Умолк служивый, с недоверием на Ивана глаза скосив. Перед ним старик седой, как лунь. Лицо шрамами перепахано, горбатый и хромой, как будто машиной переехало. Неужто жизнь так может человека исхлестать, что в жениховскую пору он в уродину дряхлую превратился? От сострадания к своему подопечному, у солдатика даже боль поутихла. Смотрит на Ивана с испугом, с языка вопросы разные срываются, да побаивается душу бедолаге разбередить своим любопытством.   

Долгие девять лет Иван никому не рассказывал о своей жизни, а под стоны бывшего мучителя унесся воспоминаниями в прошлое. Пласты памяти, зарытые глубоко в сердце, начали услужливо обнажаться в исповеди перед человеком, недостойным до этого дня, быть слушателем.   

Ивана, сына героя-чапаевца, приняли в бронетанковое училище вне конкурса. На последнем курсе женился новоиспеченный офицер на миловидной учительнице начальных классов. Не успел в новенькой форме покрасоваться, как война началась. Первый бой стал для Ивана последним. Контуженым был взят в плен, где и вкалывал на строительстве дорог для вермахта. Битый, вшивый, голодный. Под прицелом автоматчиков и лай собак. Чудом выжил, был освобожден. Казалось, все худшее за спиной, да нет, стал Иван в одночасье неблагонадежным контингентом, которому в мирной жизни не было места. Хорошо не расстреляли, на рудники отправили грехи замаливать трудом каторжным без права переписки с родными. Девять лет каторги, немецкой и советской, обезводили жизненную реку Ивана, превратив его в тень, в забытую личность, которая нечаянно попала в заплеванный подземный переход без права выхода на чистый проспект.

Ошарашенный рассказом Ивана, солдатик всматривался в сияющие звезды бесконечного неба, осознавая, сколько неповинных душ загублено под ним, сколько крови задарма пролито, сколько судеб исковеркано. Как бы извиняясь перед Иваном за всю вселенную, благодарно коснулся руки пленного, которая заботливо меняла повязку, обильно смоченную проверенным средством.

Померк Млечный путь в лучах проснувшегося солнца, и только любимая Иваном яркая Вега, звезда надежды и любви, продолжала кокетливо подмигивать Ивану.

Порожний обоз, вернувшийся из Зеравшана с запчастями, привел в чувство сломанную колымагу Ивана, и колонна, пыля песком, добралась до казарм. Врач лазарета, осматривая ногу чудом выжившего солдатика, отметил в рапорте смелые действия пленного знахаря-самоучки.

- " -
Наворожила Вега великую радость. Ивану, промаявшемуся в заплеванном подземном переходе жизни целых девять лет, вдруг нечаянно открылся выход на улицу, звенящую яркой весной.

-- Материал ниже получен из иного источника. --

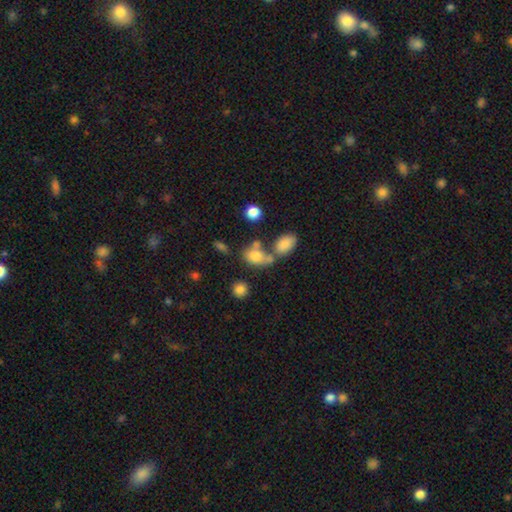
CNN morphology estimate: Smooth or featured? smooth (76%)
How rounded? in between (76%)
Merging? merger (41%)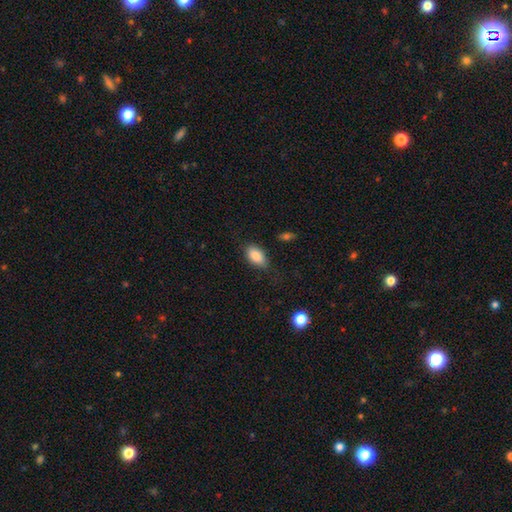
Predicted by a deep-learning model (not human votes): Smooth or featured: smooth — 85% (featured or disk — 8%)
How rounded: in between — 91% (round — 7%)
Merging: none — 77% (minor disturbance — 17%)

Эта дорога вела к родительскому дому, до которого бывший каторжанин добирался месяц с лишним.

Была поздняя ночь, деревня спала. Иван пробарабанил в деревянную дверь сеней, своим, придуманным когда-то в юности, замысловатым стуком. Послышался скрип открываемой из избы двери и детский голос, перекрывающий шлепанье босых ножек:

- Деда, а кто к нам пришел? -
Хриплый, прерывающийся от волнения, голос отца, ответил:

- Знамо дело, кто, папанька твой! Чужие так не стучат, Ванюшка! -

Млечный путь, бережно обнявший туманным шатром родительский дом, высветил серебряные седины отца и обретенного сына. Вега, звезда надежды и любви, продолжала ворожить, ласково подмигивая малышу, прильнувшему к колючей щеке Ивана.